Book The Battle of Britain  1945 1965

Download or read book The Battle of Britain 1945 1965 written by Garry Campion and published by Springer. This book was released on 2015-10-06 with total page 259 pages. Available in PDF, EPUB and Kindle. Book excerpt: Seventy-five years after the Battle of Britain, the Few's role in preventing invasion continues to enjoy a revered place in popular memory. The Air Ministry were central to the Battle's valorisation. This book explores both this, and also the now forgotten 1940 Battle of the Barges mounted by RAF bombers.

Book The Changing Face of Disease

Download or read book The Changing Face of Disease written by C.G. Nicholas Mascie-Taylor and published by CRC Press. This book was released on 2004-02-11 with total page 225 pages. Available in PDF, EPUB and Kindle. Book excerpt: Disease is an ever-present threat faced by all human societies. Today, this concept has become an influential area of study known as the global burden of disease, which encompasses contemporary health concerns such as the economic costs of disease, the societal impact of illness in developing nations, and infectious diseases resulting from lifestyl

Book The Changing Face Of Battle

Download or read book The Changing Face Of Battle written by Bryan Perrett and published by Weidenfeld & Nicolson. This book was released on 2012-10-11 with total page 709 pages. Available in PDF, EPUB and Kindle. Book excerpt: A fascinating study of the changing face of the art of warfare over the past 2000 years, by one of today's most readable historians Mankind has always been in conflict. Without war, there would be no peace, no stability, no safety. Men go to war to defend, or acquire, territory that they see as rightly theirs; to defend, or impose, beliefs that they hold as fundamental truths. In 2,000 years, while the causes of battle have hardly changed, the conduct of battle has changed and developed apace. Technology advances, weaponry becomes ever more powerful, military thinking shifts again and again. In THE CHANGING FACE OF BATTLE, historian Bryan Perrett reviews that continuous process of change, from AD 9 through to the Gulf War. By analysis of some 30 significant battle confrontations he shows, in clear detail, just how advanced we now are in the art of warfare.

Book Changing Face of War

Download or read book Changing Face of War written by Royal Military College of Canada and published by McGill-Queen's Press - MQUP. This book was released on 1998 with total page 326 pages. Available in PDF, EPUB and Kindle. Book excerpt: One of the biggest problems facing military leaders is how to deal with situations that they have never confronted before. This collection of original essays, written by military professionals engaged in war studies at Royal Military College of Canada, demonstrates the value of historical study. The essays examine the past, present, and future of war to find solutions for the problems of today and tomorrow.

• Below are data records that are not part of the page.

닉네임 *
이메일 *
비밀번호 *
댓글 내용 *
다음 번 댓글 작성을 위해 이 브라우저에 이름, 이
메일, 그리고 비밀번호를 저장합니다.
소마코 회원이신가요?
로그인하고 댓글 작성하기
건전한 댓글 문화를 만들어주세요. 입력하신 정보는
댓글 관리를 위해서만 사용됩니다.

Book Cardinal Hume and the Changing Face of English Catholicism

Download or read book Cardinal Hume and the Changing Face of English Catholicism written by Peter Stanford and published by A&C Black. This book was released on 1999-01-08 with total page 227 pages. Available in PDF, EPUB and Kindle. Book excerpt: After the persecutions that followed the Reformation, the Catholic Church that re-emerged in the 19th century was a defensive, introspective one, largely made up of working-class immigrants and a handful of land-owning families who kept the faith despite adversity. It was viewed with some suspicion by the English Establishment as something foreign, subversive, to be held at arm's length. But particularly after World War II a new generation of educated Catholics emerged, outward-looking, questioning, anxious to take their places in society. Peter Standford argues that Basil Hume's appointment was a symbol of change. His very Englishness has exorcised some of the nightmares in the national subconscious about the Catholic Church. And in his struggles as a leader with a flock that is not as obedient as once it was, the cardinal has redefined English Catholicism by blending its traditional theological conservatism with a liberal pastoral practice.